Pull any one link out of that chain and the attack falls apart. Without P2P, the attacker can't plant the data-bearing image reference. Without the rendering race, the request never fires early. Without the Bing SSRF, the CSP blocks the leak. SearchLeak is a reminder that AI security usually isn't a brand-new discipline; it's classic application-security weaknesses reassembled around a reasoning engine that can fetch your data, transform it, and emit executable-looking output.

Why the blast radius is the whole point

Copilot Enterprise is useful precisely because it sits next to your work. It runs with your identity and your Microsoft Graph permissions, so it can ground its answers in your mailbox, your calendar, your SharePoint sites, your OneDrive, your Teams chats. Microsoft is careful to point out that Copilot only touches data the user is already authorized to see, and that's true. It's also not as reassuring as it sounds.

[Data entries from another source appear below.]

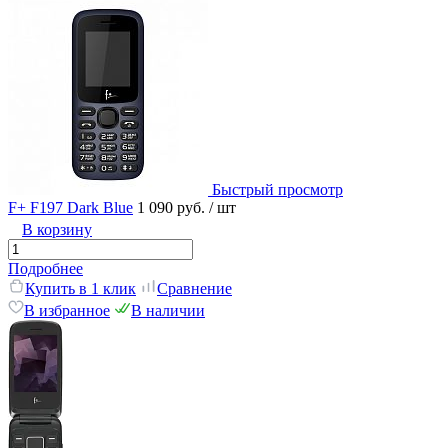
Быстрый просмотр
F+ F197 Dark Blue
1 090 руб.
/ шт
В корзину
Подробнее
Купить в 1 клик
Сравнение
В избранное
В наличии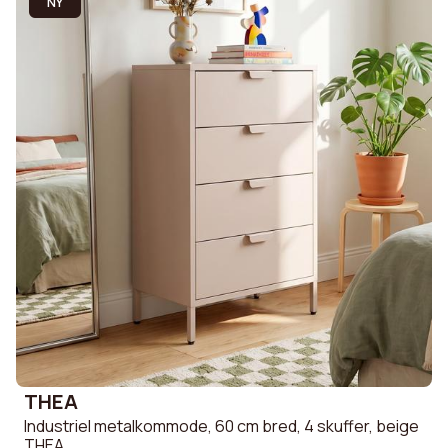
NY
THEA
Industriel metalkommode, 60 cm bred, 4 skuffer, beige
THEA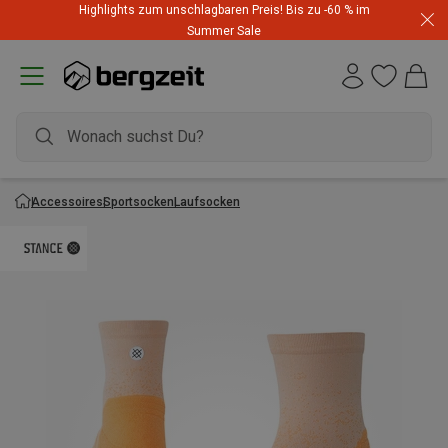
Highlights zum unschlagbaren Preis! Bis zu -60 % im
Summer Sale
Accessoires
Sportsocken
Laufsocken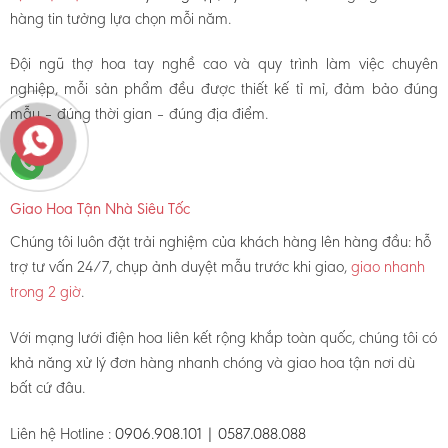
hàng tin tưởng lựa chọn mỗi năm.
Đội ngũ thợ hoa tay nghề cao và quy trình làm việc chuyên
nghiệp, mỗi sản phẩm đều được thiết kế tỉ mỉ, đảm bảo đúng
mẫu – đúng thời gian – đúng địa điểm.
Giao Hoa Tận Nhà Siêu Tốc
Chúng tôi luôn đặt trải nghiệm của khách hàng lên hàng đầu: hỗ
trợ tư vấn 24/7, chụp ảnh duyệt mẫu trước khi giao,
giao nhanh
trong 2 giờ
.
Với mạng lưới điện hoa liên kết rộng khắp toàn quốc, chúng tôi có
khả năng xử lý đơn hàng nhanh chóng và giao hoa tận nơi dù
bất cứ đâu.
Liên hệ Hotline :
0906.908.101 | 0587.088.088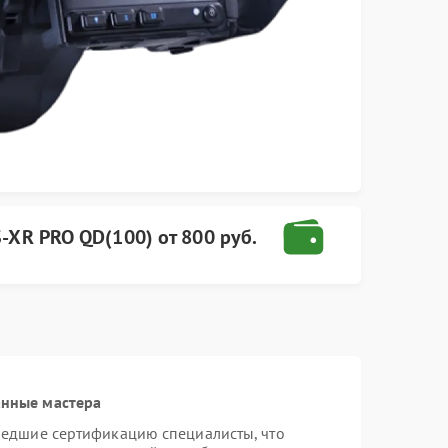
S-XR PRO QD(100)
от
800 руб.
анные мастера
шедшие сертификацию специалисты, что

"Everything the user can access" is, for most real employees, an enormous pile. Stale SharePoint sites with company-wide permissions. Inherited folders nobody remembers granting. Old OneDrive shares. Years of email with MFA codes, password-reset links and contract terms sitting in plain text. Copilot's job is to make all of that instantly findable. SearchLeak's job was to make Copilot find it for the wrong person's benefit. Varonis listed the kind of material at risk: email content, multifactor authentication codes, meeting details, and private SharePoint and OneDrive files. An MFA code is the spicy example, because pairing a leaked one-time code with separately phished credentials is how a "your data is fine, it's just metadata" incident turns into an account takeover.

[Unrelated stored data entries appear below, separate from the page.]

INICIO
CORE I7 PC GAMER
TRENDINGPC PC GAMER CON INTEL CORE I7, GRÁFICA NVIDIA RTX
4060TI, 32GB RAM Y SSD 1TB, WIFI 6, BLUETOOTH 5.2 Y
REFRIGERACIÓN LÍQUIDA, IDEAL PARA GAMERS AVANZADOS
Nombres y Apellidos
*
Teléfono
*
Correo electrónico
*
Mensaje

On the severity, it's worth being precise rather than dramatic, because the numbers genuinely disagree. Microsoft, acting as the CVE numbering authority, scored CVE-2026-42824 at 6.5, while the National Vulnerability Database's enrichment puts it at 7.5. Some outlets ran with Microsoft's "critical" wording regardless. A CVSS score rates the flaw in isolation; it doesn't capture that the assistant in question can read an executive's entire mailbox. The number is medium-to-high. The context is the part that should make a CISO sit up.

"Patched" is not the same as "solved"

Because this was a hosted-service issue, Microsoft fixed it centrally and customers didn't have to patch anything locally. Good. But the researchers and the trade press converged on the same uncomfortable note: Microsoft closed the specific attack path, not the condition that produced it. Large language models still can't reliably tell the difference between instructions from a legitimate user and instructions smuggled in through content they were asked to process. Every guardrail Microsoft ships - the output sanitizer, the CSP, the classifiers - is treating a symptom. The disease is that instructions and data flow through the same channel and the model is asked to police the boundary using nothing but its own judgment.

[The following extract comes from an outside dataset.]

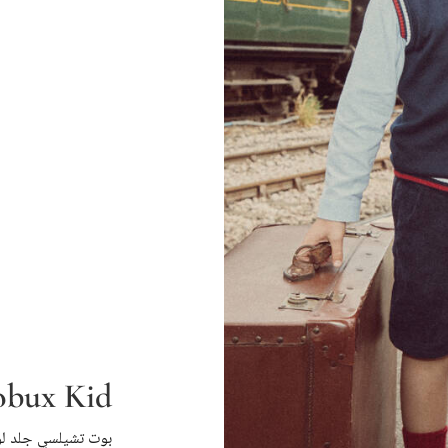
bux Kid +
بوت تشيلسي جلد ل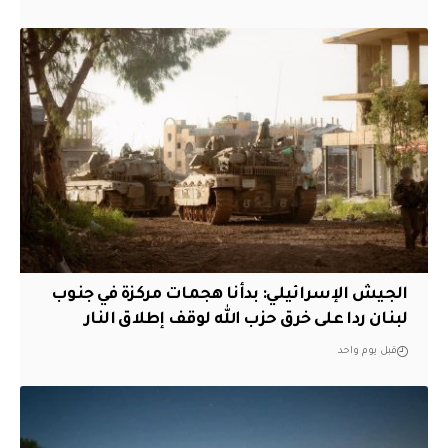
الجيش الإسرائيلي: بدأنا هجمات مركزة في جنوب
لبنان ردا على خرق حزب الله لوقف إطلاق النار
قبل يوم واحد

The durable lessons live in the tenant, not in Microsoft's patch notes. Treat data governance as AI security: hunt down oversharing and "Everyone except external users" exposure before Copilot makes it queryable. Treat AI-rendered output like hostile web content: sanitize every streamed chunk before it hits the DOM, and don't let model output trigger external fetches by default. Review your CSP allowlist by behavior, not by brand, because any allowed service that fetches user-supplied URLs is an exfiltration proxy waiting to be discovered. And design AI search URLs so a link can restore state but can never silently authorize a sensitive task.

Why this one belongs in the Graveyard

SearchLeak didn't ship a wrong answer or embarrass anyone in public. It's here because it's a clean, well-documented near miss that shows prompt injection graduating from party trick to enterprise data-flow problem. The defect lives in the AI deployment itself: an assistant wired into corporate data decided that text in a URL parameter counted as a command. Once an AI system can retrieve private data, render active content, and reach external services, the gap between a clever sentence and a data breach is one well-built chain of clicks. Microsoft got to close this one before anyone weaponized it. The class of attack that made it possible is still standing.